Assigned task: Give the lines from the start of the items below through the line containing "Eager to see how people improve on the design" as a JSON list of strings, one string per line, omitting blank lines.

= Beginning of Section =

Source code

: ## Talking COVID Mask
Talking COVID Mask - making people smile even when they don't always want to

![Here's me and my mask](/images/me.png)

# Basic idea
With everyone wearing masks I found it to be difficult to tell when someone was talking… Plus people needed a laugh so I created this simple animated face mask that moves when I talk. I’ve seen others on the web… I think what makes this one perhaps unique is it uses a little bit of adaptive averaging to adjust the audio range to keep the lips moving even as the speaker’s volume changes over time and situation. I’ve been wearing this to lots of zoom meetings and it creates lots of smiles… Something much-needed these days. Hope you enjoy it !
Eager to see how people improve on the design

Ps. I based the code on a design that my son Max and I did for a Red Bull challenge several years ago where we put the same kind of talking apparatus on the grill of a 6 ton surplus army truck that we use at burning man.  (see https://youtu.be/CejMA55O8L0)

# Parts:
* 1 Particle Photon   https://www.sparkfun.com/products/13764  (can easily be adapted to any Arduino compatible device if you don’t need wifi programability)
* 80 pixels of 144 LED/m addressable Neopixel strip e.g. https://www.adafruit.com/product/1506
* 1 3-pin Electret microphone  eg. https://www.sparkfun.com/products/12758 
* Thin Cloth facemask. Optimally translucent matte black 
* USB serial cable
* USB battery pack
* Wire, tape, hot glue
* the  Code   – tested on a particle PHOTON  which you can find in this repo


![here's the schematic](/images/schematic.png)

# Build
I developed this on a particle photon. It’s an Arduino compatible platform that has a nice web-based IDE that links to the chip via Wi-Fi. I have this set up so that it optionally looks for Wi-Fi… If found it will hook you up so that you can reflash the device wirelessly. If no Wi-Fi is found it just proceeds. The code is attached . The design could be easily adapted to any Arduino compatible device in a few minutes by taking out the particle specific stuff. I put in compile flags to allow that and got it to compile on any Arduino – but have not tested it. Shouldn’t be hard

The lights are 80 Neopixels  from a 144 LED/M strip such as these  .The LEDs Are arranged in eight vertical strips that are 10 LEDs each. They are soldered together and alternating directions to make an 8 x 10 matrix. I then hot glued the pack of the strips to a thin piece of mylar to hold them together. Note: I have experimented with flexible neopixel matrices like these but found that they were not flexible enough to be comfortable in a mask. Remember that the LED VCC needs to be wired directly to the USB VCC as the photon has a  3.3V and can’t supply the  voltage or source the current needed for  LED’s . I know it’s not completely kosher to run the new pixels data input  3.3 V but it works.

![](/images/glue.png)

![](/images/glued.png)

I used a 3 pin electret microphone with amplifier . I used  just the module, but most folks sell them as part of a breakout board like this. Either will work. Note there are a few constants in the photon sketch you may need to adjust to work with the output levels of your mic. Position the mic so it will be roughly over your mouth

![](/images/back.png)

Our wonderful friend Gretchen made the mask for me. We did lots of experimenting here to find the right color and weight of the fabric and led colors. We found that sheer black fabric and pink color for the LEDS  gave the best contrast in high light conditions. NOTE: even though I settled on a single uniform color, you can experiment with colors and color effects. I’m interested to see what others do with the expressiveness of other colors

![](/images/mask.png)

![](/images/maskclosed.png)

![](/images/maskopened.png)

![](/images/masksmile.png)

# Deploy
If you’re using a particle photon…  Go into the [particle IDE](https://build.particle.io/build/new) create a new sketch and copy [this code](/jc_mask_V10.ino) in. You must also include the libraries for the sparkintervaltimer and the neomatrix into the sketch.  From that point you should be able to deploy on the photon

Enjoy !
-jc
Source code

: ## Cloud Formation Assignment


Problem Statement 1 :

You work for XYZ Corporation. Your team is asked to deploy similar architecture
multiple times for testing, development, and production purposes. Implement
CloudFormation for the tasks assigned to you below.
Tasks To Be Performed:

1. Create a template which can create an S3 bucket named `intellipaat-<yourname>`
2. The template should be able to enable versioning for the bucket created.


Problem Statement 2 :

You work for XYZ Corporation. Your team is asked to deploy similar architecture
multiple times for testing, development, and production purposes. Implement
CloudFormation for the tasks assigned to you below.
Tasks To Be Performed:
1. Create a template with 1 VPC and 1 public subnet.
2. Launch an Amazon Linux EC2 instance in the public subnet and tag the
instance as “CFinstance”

= End of Section =

Expected answer:
[
  "Source code",
  ": ## Talking COVID Mask",
  "Talking COVID Mask - making people smile even when they don't always want to",
  "![Here's me and my mask](/images/me.png)",
  "# Basic idea",
  "With everyone wearing masks I found it to be difficult to tell when someone was talking… Plus people needed a laugh so I created this simple animated face mask that moves when I talk. I’ve seen others on the web… I think what makes this one perhaps unique is it uses a little bit of adaptive averaging to adjust the audio range to keep the lips moving even as the speaker’s volume changes over time and situation. I’ve been wearing this to lots of zoom meetings and it creates lots of smiles… Something much-needed these days. Hope you enjoy it !",
  "Eager to see how people improve on the design"
]